8. I entirely agree with the order of my Lord, the Chief Justice that this appeal should be dismissed. The principle is well established that if the creditor without the consent of the surety by his own act destroys the debt or derogates from the power which the law confers upon the surety to recover the debt against to debtor, the surety is discharged. This principle has been embodied in the Con. tract Act. It is not disputed, and it cannot be disputed, that in the present case the respondent bank by their own act did not destroy the judgment debt. They have not by any act or omission of theirs, taken away the right of the surety to recover the money due under the judgment debt against the insolvent if he pays it to the bank. The argument of Dr. Basak, on behalf of the appellant, however, is that the entire judgment debt has been destroyed by operation of law. His argument is this : Section 45, Clause 4, Presidency Towns Insolvency Act, lays down that:
An order of discharge shall not release any person who, at the date of the presentation of the petition...was surety or in the nature of the surety for him.

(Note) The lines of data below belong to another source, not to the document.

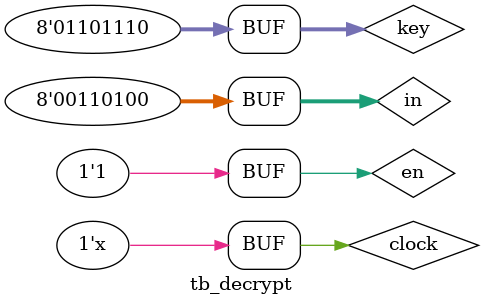
<source format=v>
`timescale 1ns / 1ps


module tb_decrypt();

reg [7:0] in, key;
reg clock=0;
reg en=0;

wire [127:0] out;


decrypt UUT(.in(in), .key(key), .clock(clock), .enable(en), .message(out));

// Clock generation
always begin
    #5 clock = ~clock;
  end


initial begin

#5
en = 1'b1;

//#20
in = 8'b00110010; //32
key = 8'hd0; //d0

#10
in = 8'b01000011; //43
key = 8'h14; //7e

#10
in = 8'b11110110; //f6
key = 8'hf9; //15

#10
in = 8'b10101000; //a8
key = 8'ha8; //16



#10
in = 8'b10001000; //88
key = 8'hc9; //28

#10
in = 8'b01011010; //5a
key = 8'hee; //ae

#10
in = 8'b00110000; //30
key = 8'h25; //d2

#10
in = 8'b10001101; //8d
key = 8'h89; //a6


#10
in = 8'b00110001; //31
key = 8'he1; //AB

#10
in = 8'b00110001; //31
key = 8'h3f; //f7

#10
in = 8'b10011000; //98
key = 8'h0c; //15

#10
in = 8'b10100010; //a2
key = 8'hc8; //88



#10
in = 8'b11100000; //e0
key = 8'hb6; //09

#10
in = 8'b00110111; //37
key = 8'h63; //cf

#10
in = 8'b00000111; //07
key = 8'h0c; //4f

#10
in = 8'b00110100; //34
key = 8'ha6; //3c

#460
key = 8'hac;

#10
key = 8'h77;

#10
key = 8'h66;

#10
key = 8'hf3;

#10
key = 8'h19;

#10
key = 8'hfa;

#10
key = 8'hdc;

#10
key = 8'h21;

#10
key = 8'h28;

#10
key = 8'hd1;

#10
key = 8'h29;

#10
key = 8'h41;

#10
key = 8'h57;

#10
key = 8'h5c;

#10
key = 8'h00;

#10
key = 8'h6e;


end

endmodule
</source>
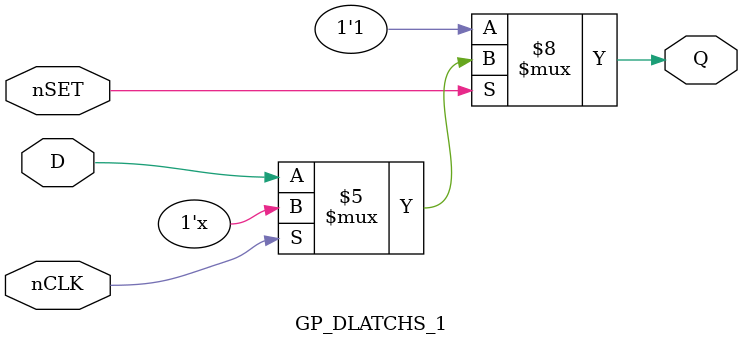
<source format=v>
module GP_DLATCHS_1(input D, input nCLK, input nSET, output reg Q);
	parameter [0:0] INIT = 1'bx;
	initial Q = INIT;
	always @(*) begin
		if(!nSET)
			Q <= 1'b1;
		else if(!nCLK)
			Q <= D;
	end
endmodule
</source>
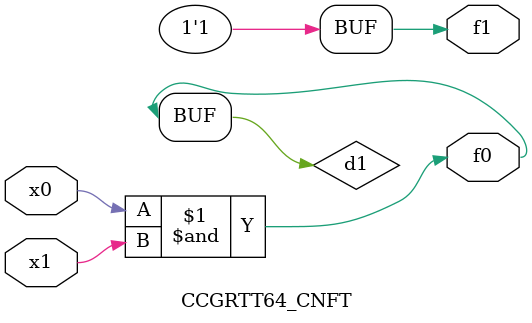
<source format=v>
module CCGRTT64_CNFT(
	input x0, x1,
	output f0, f1
);

	wire d1;

	assign f0 = d1;
	and (d1, x0, x1);
	assign f1 = 1'b1;
endmodule

</source>
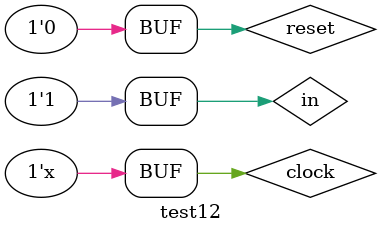
<source format=v>
module test12; 

reg clock, reset, in;
wire out;

  my_fsm U0 ( 
  .clock (clock),
  .reset (reset),
  .in    (in),
  .out  (out) 
  ); 
   
 
initial begin
  clock = 1;
  reset = 1;
  in = 0;
  $display("Starting simulation...");
  #2;
  reset = 0;
  #2;
  if (out !== 1'b0) $display("Failed 1"); 
  
  in = 1;
  #2;
  if (out !== 1'b0) $display("Failed 2");
  
  in = 0;  
  #2;
  if (out !== 1'b0) $display("Failed 3");
  
  in = 1;
  #2;
  if (out !== 1'b0) $display("Failed 4"); 
  
  in = 1;
  #2;
  if (out !== 1'b1) $display("Failed 5"); 
  
  #2; 
  if (out !== 1'b1) $display("Failed 6");  
  $display("Done...");
end 
  

always begin
   #1 clock = !clock;
end
   
endmodule
</source>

9. Section 22 of the same Act, which entitles the Bankruptcy Court to annul an order of adjudication, does not however lay down that the order annuling the order of adjudication would not release a surety from the debt though in the corresponding English Statute there is a specific provision in Section 18, Clause 15 that the acceptance by a creditor of a composition of scheme shall not release any person. Though the Indian Act is apparently based on the English Statute, the very fact that the Indian Legislature did not introduce in the Indian Act any provision corresponding to Section 18, Clause 15 of the English Act indicates that the intention of the Indian Legislature was that when there would be an order annulling the adjudication under Section 30, the surety also would be discharged. I am unable to accept this view of the matter. An order under Section 30 has the effect of an order of discharge and is equivalent to it. In short, if a composition or scheme is duly approved by the Insolvency Court, it has the same effect as an order of discharge. By an order of discharge under Section 45 of the Act, even though the insolvent is discharged from the entire debt the surety's liability does not come to an end. It is therefore, difficult' to see on what principle it can be said that where a composition scheme is accepted by the Insolvency Court against the wishes of a creditor and the debtor gets either a conditional discharge or his liability is reduced, that creditor cannot proceed against, the surety. I am inclined to think that so far as this point is concerned the law in, this country is the same as that of England though the Legislature has not said so expressly in Section 30.